Task description: Each line in the listing below that contains "values" should be returned.

[[ Dataset excerpts, beginning ]]

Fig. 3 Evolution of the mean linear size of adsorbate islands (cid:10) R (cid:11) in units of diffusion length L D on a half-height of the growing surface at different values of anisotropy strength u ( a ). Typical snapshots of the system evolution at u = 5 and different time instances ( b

[[ Dataset excerpts, end ]]
[[ Dataset excerpts, beginning ]]

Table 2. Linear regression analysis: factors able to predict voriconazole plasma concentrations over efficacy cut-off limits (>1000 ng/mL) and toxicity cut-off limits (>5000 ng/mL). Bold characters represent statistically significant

[[ Dataset excerpts, end ]]
[[ Dataset excerpts, beginning ]]

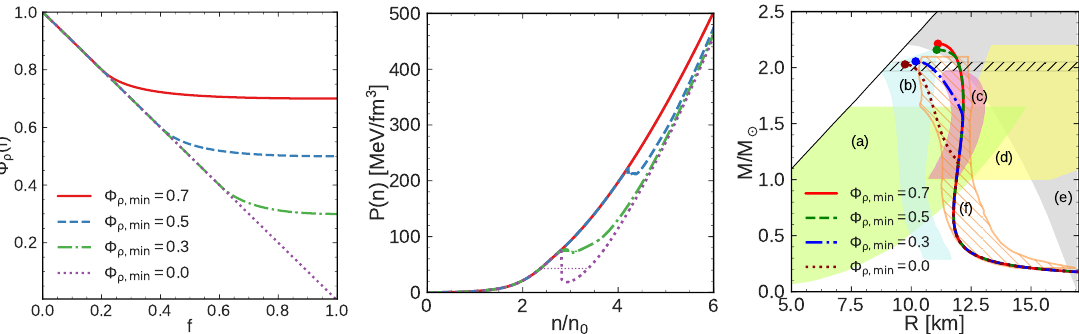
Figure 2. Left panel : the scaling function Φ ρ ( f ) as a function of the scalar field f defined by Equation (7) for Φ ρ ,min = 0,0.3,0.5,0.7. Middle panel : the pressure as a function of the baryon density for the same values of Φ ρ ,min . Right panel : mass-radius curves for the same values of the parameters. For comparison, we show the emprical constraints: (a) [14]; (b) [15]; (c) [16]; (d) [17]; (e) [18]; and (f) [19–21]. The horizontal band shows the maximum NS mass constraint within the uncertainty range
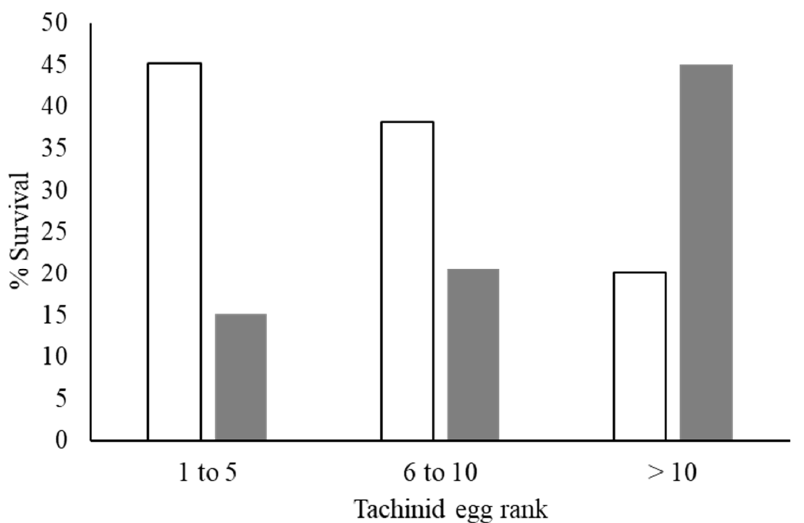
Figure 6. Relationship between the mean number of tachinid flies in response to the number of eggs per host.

[[ Dataset excerpts, end ]]

Task solution:
Fig. 3 Evolution of the mean linear size of adsorbate islands (cid:10) R (cid:11) in units of diffusion length L D on a half-height of the growing surface at different values of anisotropy strength u ( a ). Typical snapshots of the system evolution at u = 5 and different time instances ( b
Figure 2. Left panel : the scaling function Φ ρ ( f ) as a function of the scalar field f defined by Equation (7) for Φ ρ ,min = 0,0.3,0.5,0.7. Middle panel : the pressure as a function of the baryon density for the same values of Φ ρ ,min . Right panel : mass-radius curves for the same values of the parameters. For comparison, we show the emprical constraints: (a) [14]; (b) [15]; (c) [16]; (d) [17]; (e) [18]; and (f) [19–21]. The horizontal band shows the maximum NS mass constraint within the uncertainty range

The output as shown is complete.